(Beginning of SOURCE DATA)

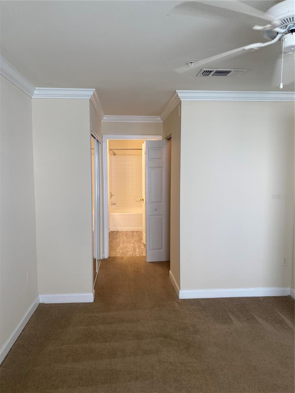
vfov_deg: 67.3
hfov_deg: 53.1
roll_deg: +0.8
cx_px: 148
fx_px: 295
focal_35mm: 26
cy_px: 196
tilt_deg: -4.0
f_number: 1.8
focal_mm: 4.25
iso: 80
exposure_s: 1/120
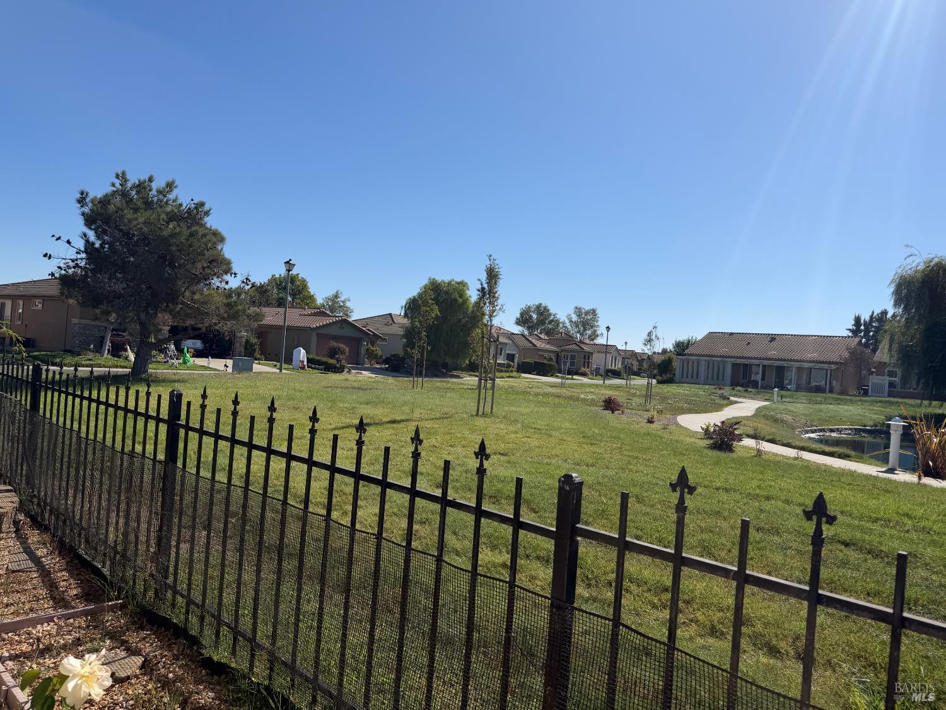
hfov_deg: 71.6
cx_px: 473
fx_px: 656
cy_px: 355
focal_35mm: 24
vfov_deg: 56.8
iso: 80
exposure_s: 1/7353
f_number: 1.78
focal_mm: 6.76
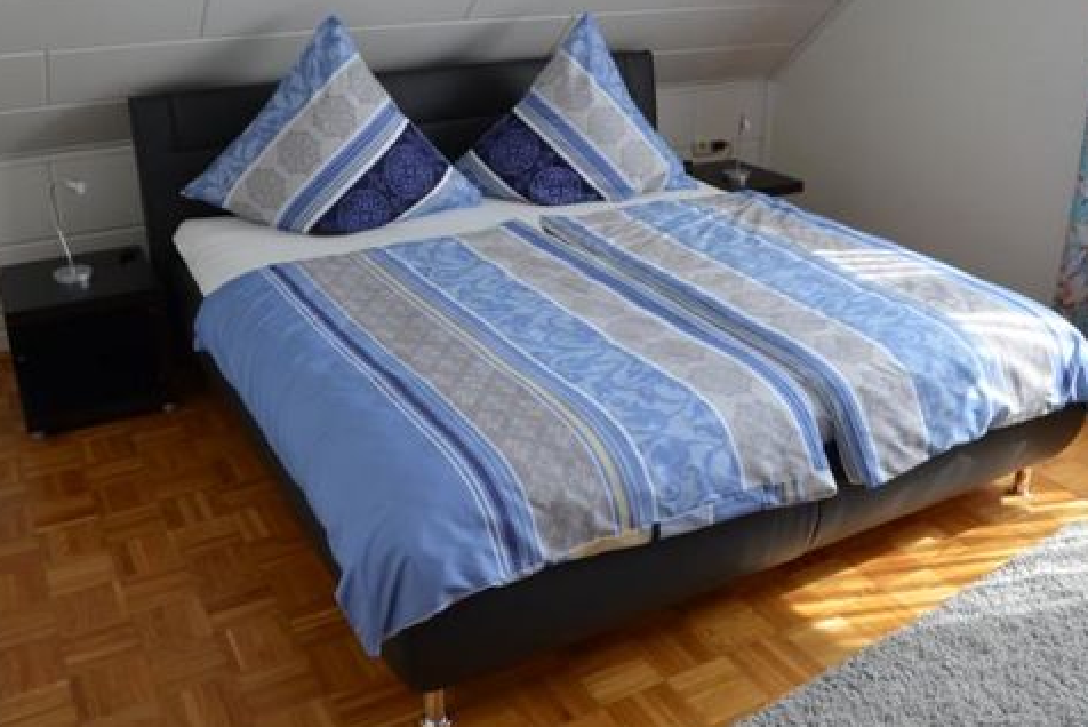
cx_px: 560
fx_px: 1028
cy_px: 299
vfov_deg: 38.8
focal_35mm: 34
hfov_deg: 55.8
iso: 400
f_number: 5
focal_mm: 18
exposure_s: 1/100
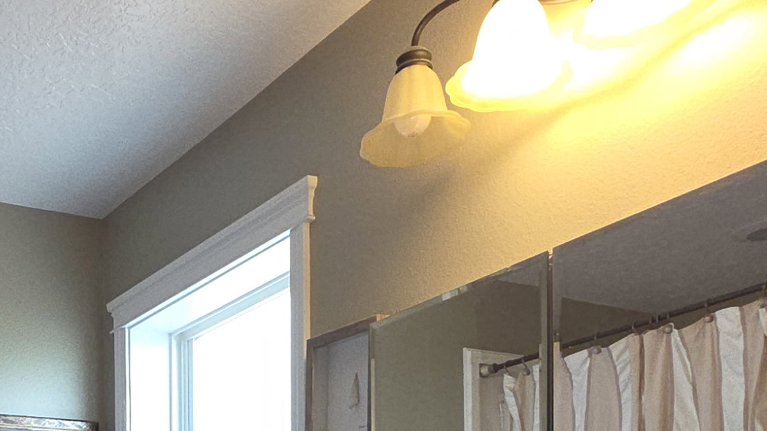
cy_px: 681
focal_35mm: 50
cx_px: 22
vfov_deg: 20.0
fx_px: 1017
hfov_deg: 37.5
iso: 125
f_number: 1.9
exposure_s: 1/60
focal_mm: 2.2
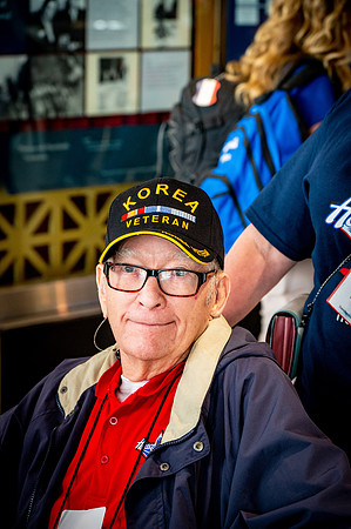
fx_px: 1422
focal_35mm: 97
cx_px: 176
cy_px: 264
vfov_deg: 21.0
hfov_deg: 14.1
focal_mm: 97
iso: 2200
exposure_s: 1/80
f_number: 6.3
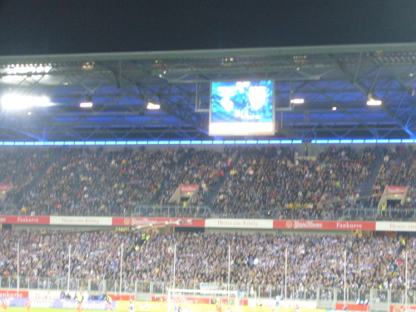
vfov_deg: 14.1
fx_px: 1262
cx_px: 208
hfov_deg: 18.7
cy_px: 156
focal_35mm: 105
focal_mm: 17.4
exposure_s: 1/8
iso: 200
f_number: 5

(End of SOURCE DATA)

WORK REQUIRED: In the data above, the stretch from the line with "focal_35mm: 34" through the line with "f_number: 6.3" is to be returned exactly, minus any pictures.

ANSWER SPACE:
focal_35mm: 34
hfov_deg: 55.8
iso: 400
f_number: 5
focal_mm: 18
exposure_s: 1/100
cy_px: 681
focal_35mm: 50
cx_px: 22
vfov_deg: 20.0
fx_px: 1017
hfov_deg: 37.5
iso: 125
f_number: 1.9
exposure_s: 1/60
focal_mm: 2.2
fx_px: 1422
focal_35mm: 97
cx_px: 176
cy_px: 264
vfov_deg: 21.0
hfov_deg: 14.1
focal_mm: 97
iso: 2200
exposure_s: 1/80
f_number: 6.3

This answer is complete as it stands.